Children’s Healthcare of Atlanta is expected to ask the Brookhaven Planning Commission at its Sept. 6 meeting to postpone until Nov. 1 its request to rezone approximately 11 acres along Northeast Expressway for a new office building and parking deck. The delay is needed so CHOA can finalize its master plan for the massive redevelopment it is proposing at its campus at the busy interchange at North Druid Hills Road and I-85. The master plan will be presented at the Nov. 1 meeting, according to a CHOA spokesperson.

The Wednesday, Sept. 6 Planning Commission meeting is at 7 p.m. at Brookhaven City Hall.

The Planning Commission at its July 5 meeting deferred a vote until Sept. 6 on CHOA’s rezoning request for a proposed 8-story office building and 7-story parking deck in large part because CHOA did not have a master plan for its plans for its roughly 45-acre North Druid Hills Road campus. CHOA needs more time to finalize that master plan, according to spokesperson Brian Brodrick.

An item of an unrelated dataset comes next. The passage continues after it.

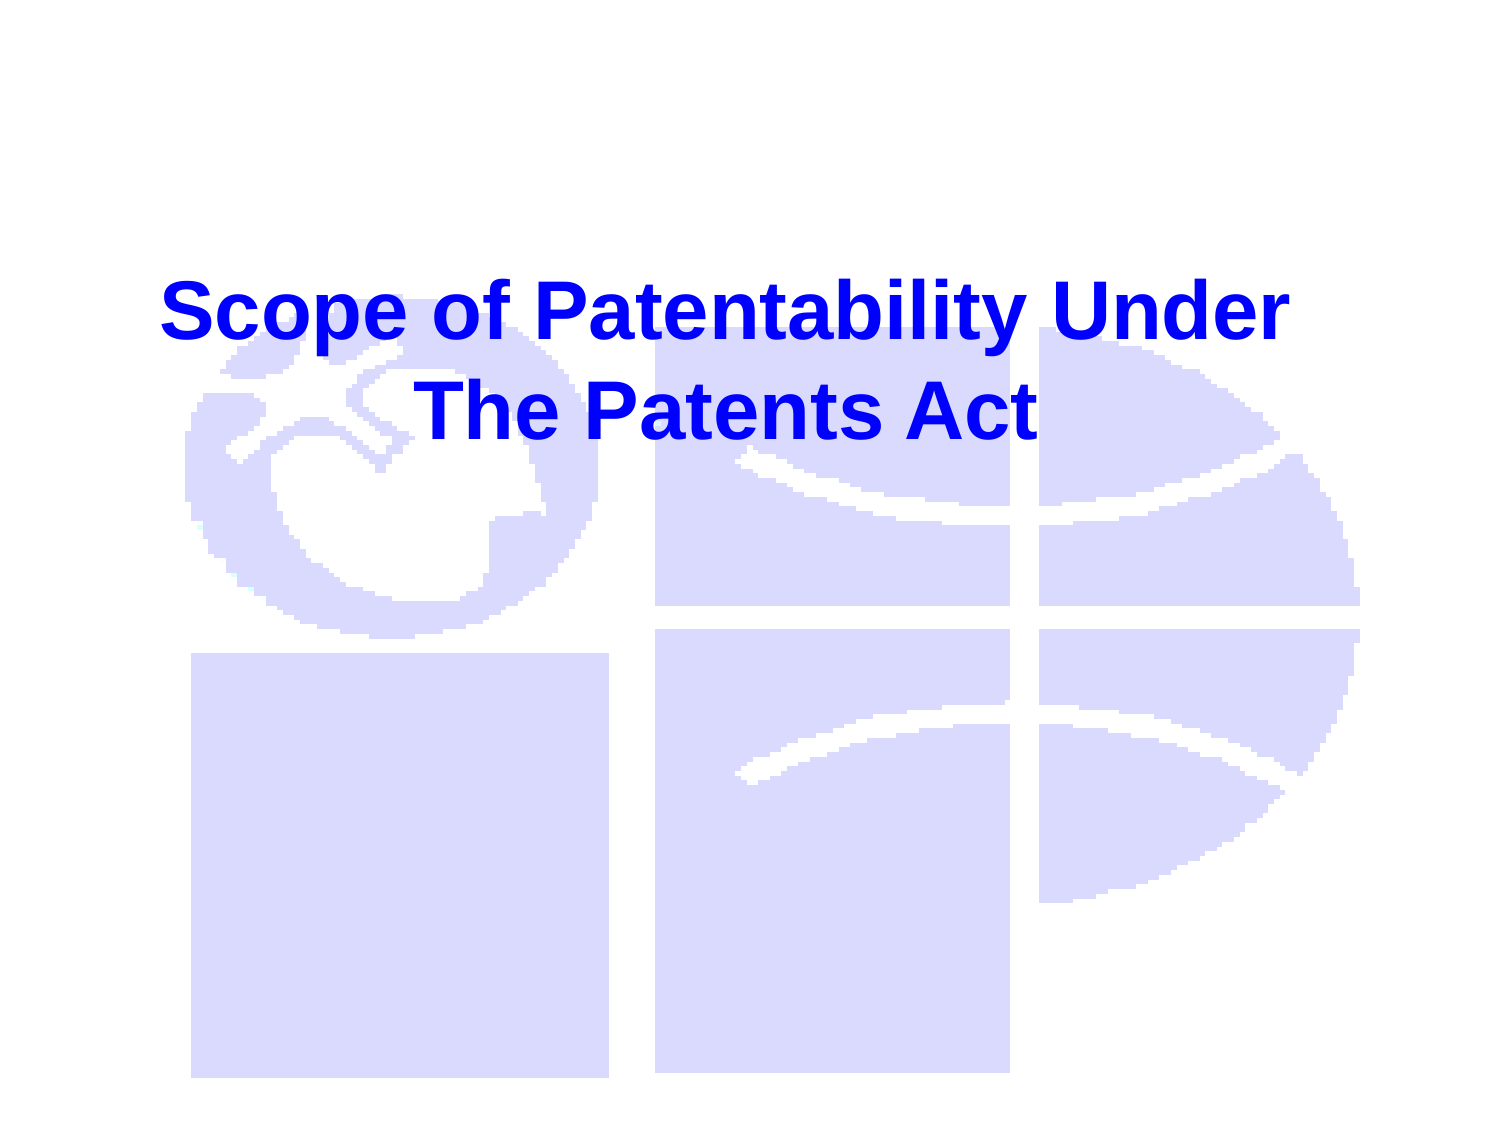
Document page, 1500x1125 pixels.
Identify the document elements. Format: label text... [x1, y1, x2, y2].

title Scope of Patentability Under The Patents Act [99, 262, 1375, 450]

A rendering of the new office building Children’s Healthcare of Atlanta is proposing to build on the Northeast Expressway. (Dyana Bagby)

“When Children’s met with the Brookhaven Planning Commission July 5 to get approval for necessary permits for its support building, the commission asked to review the full campus master plan as part of the approval process at its Sept. 6 meeting. In order to honor this request, we will request a deferral until the Nov. 1 Planning Commission meeting,” Brodrick stated in a written statement.

“After hundreds of meetings with our employees, physicians, community members and patient families, our intent is to be a part of Atlanta’s future not just by healing Georgia’s kids, but by creating a place that provides an inspirational connection for our patients and families to the community we call home,” Brodrick stated. “Children’s leaders continue to be excited about the potential to serve Georgia’s children from a campus in Brookhaven as well as from Scottish Rite, Hughes Spalding and via our neighborhood locations and partners around the state.”

CHOA officials have stated at public meetings with residents living near its North Druid Hills Road campus that it needs the some 11 acres of property so it can build the office tower and parking deck. After the new “support building” is completed, the approximate 1,100 employees working in the CHOA office complex on Tullie Road and Tullie Circle would move to that building. Plans would then be to raze the Tullie Road and Tullie Circle office park buildings and then build a $1.3 billion hospital on that land to replace CHOA’s Egleston Hospital on Clifton Road near Emory University.

Residents living in the area have complained about the expansion only adding to an already notorious traffic problem in the area. CHOA officials argue that because they are only relocating employees to a new building, the density of the area is not seriously affected because the project is dealing with people already in the area.

An 8-story Center for Advanced Pediatrics building is currently being built at the interchange.

As part of the rezoning of the some 11 acres, CHOA is asking Brookhaven to annex the property into the city. The Brookhaven City Council can only consider the annexation request after the rezoning request.

Dyana Bagby is a staff writer for Rough Draft Atlanta, Reporter Newspapers, and Atlanta Intown.

One reply on “CHOA wants rezoning request deferred for more time to complete master plan”

  1. Those irresponsible CHOA is only considering sick children care but NOT for nearby residents about how much they cause trouble in traffic, noise, and environmental inconvenience.

    They already tricked Atlanta’s guideline (5 story limit alongside I-85) via rezoning to Brookhaven. Based on their behavior, their master plan of 1.3 bil $ campus in the limited territory may cause lot of unexpected troubles to nearby residents.

    I wish Brookhaven councils think wisely and don’t cause any unexpected nightmares to nearby residents and facilities.